That stuff, though, has finally been matched by Cease’s ability to pitch, not just throw, and that’s what has elevated him to the level of deserving to be an All Star and someone warranting Cy Young consideration. It’s all part of an ongoing development that could make Cease not just a key to a White Sox turnaround this year but championship contention in the years to come.

“He’s definitely taking some big steps. And what’s exciting is there’s still more steps to be had,” Katz said in May. “That’s kind of expected. He’s still a young pitcher. He had a great year last year, he’s off to a great start right now, but there’s still things we’re trying to refine, trying to get consistent. But he’s growing every day, his confidence is growing every day, which is ultimately the biggest thing.
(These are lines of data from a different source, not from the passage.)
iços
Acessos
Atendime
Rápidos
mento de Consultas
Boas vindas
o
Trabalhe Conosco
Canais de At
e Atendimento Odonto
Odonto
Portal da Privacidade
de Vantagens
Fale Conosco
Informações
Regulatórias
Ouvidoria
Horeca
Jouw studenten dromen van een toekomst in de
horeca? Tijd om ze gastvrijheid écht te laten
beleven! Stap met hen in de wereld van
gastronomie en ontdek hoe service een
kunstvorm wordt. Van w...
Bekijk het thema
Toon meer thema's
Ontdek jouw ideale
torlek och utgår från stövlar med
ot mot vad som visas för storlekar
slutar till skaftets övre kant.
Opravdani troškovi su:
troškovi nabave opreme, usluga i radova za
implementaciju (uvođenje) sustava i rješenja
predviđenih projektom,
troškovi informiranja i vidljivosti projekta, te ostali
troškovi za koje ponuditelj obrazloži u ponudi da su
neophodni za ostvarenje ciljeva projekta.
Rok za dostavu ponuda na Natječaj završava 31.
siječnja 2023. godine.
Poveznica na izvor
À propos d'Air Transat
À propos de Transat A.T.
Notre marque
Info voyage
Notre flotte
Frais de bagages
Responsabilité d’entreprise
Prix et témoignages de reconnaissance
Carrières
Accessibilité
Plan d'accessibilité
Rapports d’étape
“Last year, we tried getting him to understand, ‘This is where we want to go, this is what you do well.’ He knows that. Game planning against a team, he will talk about hitters a lot more. ‘This is what I’ve done. … This is how I want to attack him, and I think I can probably do this.’ Stuff like that that in the past it’d be, ‘We’re going to run the meeting,’ and he would just kind of take everything in. Now he’s much more involved, he has his own ideas, he’s able to come in the dugout and talk about what he saw on the mound.

“It’s just the maturity and the growing of experience that a lot of veteran guys will talk about, and he’s starting to get to that point.”

Cease and the rest of the White Sox’ starting staff, which has generally been pretty good this season, will be among the biggest keys to a second-half turnaround, to achieving the championship-level goals this team set for itself in the spring. While the South Side offense needs to find consistency in a bad way, the rotation can do an awful lot to make this happen, and through three-plus months, Cease is the best starting pitcher on the staff.

“We definitely hold ourselves to a higher standard than what we’ve been playing at,” Cease said after his outing against the Tigers last week. “At the end of the day, we are going to keep putting in the work. There’s still a lot of season left.

“I wouldn’t count us out of it yet.”

Just like you shouldn’t count Cease out of the All-Star Game quite yet, either.